La seconda cosa è che iniziano a succedere dei momenti magici in cui non stiamo osservando delle cose, ma siamo consapevoli di essere l’osservatore.
Osho ripete sempre che il processo di risveglio individuale passa attraverso il vedere che non siamo il corpo, non siamo i pensieri, non siamo le emozioni e nemmeno gli stati d’animo. Ma siamo un osservatore sulla collina. Un testimone silenzioso che vede tutto passargli davanti. Questo testimone ha la capacità di sopravvivere anche alla morte. È una presenza eterna, non materiale, la vera realtà che si può chiamare spirituale.
Ecco per tornare alla domanda dell’amico “a cosa ha senso dare energia veramente nella vita” la mia comprensione, anche per via dei 70 anni, è senza dubbio questa: basta disperdermi nei mille fiumi in cui scorre la mia vita, questo l’ho fatto fin troppo! Adesso voglio dare energia all’essenziale, cioè trovare il testimone silenzioso dentro di me e in un certo senso trasferirmi lì, lasciando andare l’identificazione con la periferia di me stesso.
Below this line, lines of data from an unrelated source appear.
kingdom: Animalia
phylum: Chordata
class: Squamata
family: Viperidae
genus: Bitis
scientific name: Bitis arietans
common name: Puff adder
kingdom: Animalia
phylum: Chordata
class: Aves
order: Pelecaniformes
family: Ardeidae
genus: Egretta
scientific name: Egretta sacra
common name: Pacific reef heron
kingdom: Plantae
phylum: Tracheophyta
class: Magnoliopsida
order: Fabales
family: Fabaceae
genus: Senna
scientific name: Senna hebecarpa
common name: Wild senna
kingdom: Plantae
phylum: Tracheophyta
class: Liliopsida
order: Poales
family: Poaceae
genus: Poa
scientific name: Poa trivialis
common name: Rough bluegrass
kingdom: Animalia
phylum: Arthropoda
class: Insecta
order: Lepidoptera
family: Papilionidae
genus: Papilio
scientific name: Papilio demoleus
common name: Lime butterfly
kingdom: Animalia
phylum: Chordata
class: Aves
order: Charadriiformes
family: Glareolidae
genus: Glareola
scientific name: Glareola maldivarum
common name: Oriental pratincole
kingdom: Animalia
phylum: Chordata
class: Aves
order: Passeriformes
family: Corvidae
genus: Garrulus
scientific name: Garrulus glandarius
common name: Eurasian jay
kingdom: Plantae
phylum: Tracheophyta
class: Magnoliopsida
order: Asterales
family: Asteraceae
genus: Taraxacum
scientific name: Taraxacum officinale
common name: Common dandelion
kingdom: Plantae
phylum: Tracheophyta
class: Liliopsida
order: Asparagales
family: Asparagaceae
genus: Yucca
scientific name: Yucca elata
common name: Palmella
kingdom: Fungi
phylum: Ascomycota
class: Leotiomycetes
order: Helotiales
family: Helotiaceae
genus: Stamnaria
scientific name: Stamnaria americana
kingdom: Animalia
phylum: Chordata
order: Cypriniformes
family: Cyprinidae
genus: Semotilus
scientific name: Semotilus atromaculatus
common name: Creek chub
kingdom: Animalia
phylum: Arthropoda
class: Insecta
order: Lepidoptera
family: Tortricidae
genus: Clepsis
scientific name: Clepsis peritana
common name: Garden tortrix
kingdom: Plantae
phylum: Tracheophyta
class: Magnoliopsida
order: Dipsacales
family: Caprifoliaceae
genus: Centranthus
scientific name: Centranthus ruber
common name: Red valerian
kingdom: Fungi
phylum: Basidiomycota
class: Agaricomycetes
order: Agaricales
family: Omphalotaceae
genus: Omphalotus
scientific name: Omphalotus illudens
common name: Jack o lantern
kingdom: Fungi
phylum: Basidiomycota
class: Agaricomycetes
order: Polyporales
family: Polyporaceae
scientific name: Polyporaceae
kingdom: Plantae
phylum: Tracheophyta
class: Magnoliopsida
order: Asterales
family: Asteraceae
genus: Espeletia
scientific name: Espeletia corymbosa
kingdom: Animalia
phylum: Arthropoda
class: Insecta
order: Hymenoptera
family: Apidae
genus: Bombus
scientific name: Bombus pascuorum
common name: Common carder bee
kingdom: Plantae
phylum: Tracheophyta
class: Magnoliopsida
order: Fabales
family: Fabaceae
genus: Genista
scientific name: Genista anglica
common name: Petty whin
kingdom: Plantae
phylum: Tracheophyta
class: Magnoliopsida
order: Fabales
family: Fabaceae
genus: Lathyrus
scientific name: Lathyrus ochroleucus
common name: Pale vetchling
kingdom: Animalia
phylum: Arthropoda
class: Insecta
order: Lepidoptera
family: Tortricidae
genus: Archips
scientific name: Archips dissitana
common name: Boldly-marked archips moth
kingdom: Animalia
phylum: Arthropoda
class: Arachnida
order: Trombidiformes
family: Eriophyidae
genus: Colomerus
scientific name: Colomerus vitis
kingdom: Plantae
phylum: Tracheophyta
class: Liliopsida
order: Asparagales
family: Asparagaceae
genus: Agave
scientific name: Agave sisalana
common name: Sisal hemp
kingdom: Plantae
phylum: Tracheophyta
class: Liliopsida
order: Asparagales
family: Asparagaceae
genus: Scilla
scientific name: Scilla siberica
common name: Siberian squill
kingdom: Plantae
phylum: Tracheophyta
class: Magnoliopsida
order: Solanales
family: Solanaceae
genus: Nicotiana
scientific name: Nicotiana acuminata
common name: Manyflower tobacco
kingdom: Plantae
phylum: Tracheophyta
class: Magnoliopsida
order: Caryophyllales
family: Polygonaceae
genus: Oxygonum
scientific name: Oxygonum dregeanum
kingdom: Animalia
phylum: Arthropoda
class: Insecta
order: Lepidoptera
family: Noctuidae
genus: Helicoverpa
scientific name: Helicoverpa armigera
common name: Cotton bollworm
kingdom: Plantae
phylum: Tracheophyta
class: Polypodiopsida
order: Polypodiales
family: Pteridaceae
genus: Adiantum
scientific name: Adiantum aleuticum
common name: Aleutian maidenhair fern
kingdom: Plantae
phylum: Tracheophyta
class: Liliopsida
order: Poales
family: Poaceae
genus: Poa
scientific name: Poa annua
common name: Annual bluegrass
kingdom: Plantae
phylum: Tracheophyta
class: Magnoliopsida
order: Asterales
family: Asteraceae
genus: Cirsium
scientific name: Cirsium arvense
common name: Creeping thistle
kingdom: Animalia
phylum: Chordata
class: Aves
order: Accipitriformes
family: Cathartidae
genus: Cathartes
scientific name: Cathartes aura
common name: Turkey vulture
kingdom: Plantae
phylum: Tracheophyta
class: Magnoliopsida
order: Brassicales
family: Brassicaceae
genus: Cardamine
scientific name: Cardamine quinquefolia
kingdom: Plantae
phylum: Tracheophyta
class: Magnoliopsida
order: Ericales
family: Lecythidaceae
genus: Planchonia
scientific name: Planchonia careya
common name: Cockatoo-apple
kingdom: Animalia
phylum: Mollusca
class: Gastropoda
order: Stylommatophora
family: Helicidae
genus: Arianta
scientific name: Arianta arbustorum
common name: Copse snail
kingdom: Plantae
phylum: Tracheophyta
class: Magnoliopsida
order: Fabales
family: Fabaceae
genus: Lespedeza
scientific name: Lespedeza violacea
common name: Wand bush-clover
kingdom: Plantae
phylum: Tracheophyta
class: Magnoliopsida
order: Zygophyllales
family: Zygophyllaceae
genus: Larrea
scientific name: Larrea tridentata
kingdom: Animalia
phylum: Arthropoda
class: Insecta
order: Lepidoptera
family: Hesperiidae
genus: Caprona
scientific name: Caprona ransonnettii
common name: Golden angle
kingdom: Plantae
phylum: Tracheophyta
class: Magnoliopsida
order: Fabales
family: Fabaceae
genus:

È un bisogno profondo. Forse l’ho sempre avuto, ma non l’avevo a fuoco. Dico che “forse l’ho sempre avuto” per via di una nuova scoperta che ho fatto...
Da che ho memoria di me, sono soggetto a una sensazione di insoddisfazione che si fa sentire ogni tanto. Soprattutto al mattino quando mi sveglio. L’ho sempre vissuta come un segnale che c’è qualcosa nella mia vita da mettere a posto. E quando mi succede, andando dentro a vedere da dove viene la sensazione, a poco a poco metto a fuoco cosa potrebbe essere che mi dà la sensazione. E poi nel corso della giornata se posso la sistemo.
Invece da qualche tempo questa sensazione del mattino non riesce a indicarmi con chiarezza cosa dovrei sistemare nella mia vita e rimango col punto interrogativo. Ma siccome la lingua batte dove il dente duole, soprattutto nelle prime ore del giorno, prima di iniziare l’attività, questa sensazione è lì che mi chiama. Dopo vari tentativi di scoprire cosa non va, non trovando niente di particolare, mi trovo a diventare semplicemente consapevole di me stesso. E, come per magia, questa consapevolezza annulla completamente la sensazione di insoddisfazione.
Da qui la comprensione: la sensazione che qualcosa non va nella mia vita viene dal fatto che non sono consapevole!
Nel momento in cui sono consapevole, presente, testimone, tutto si acquieta magicamente: ecco, sto realizzando l’essenziale, sto lavorando alla realizzazione di me stesso, l’unica cosa che conta veramente nella vita!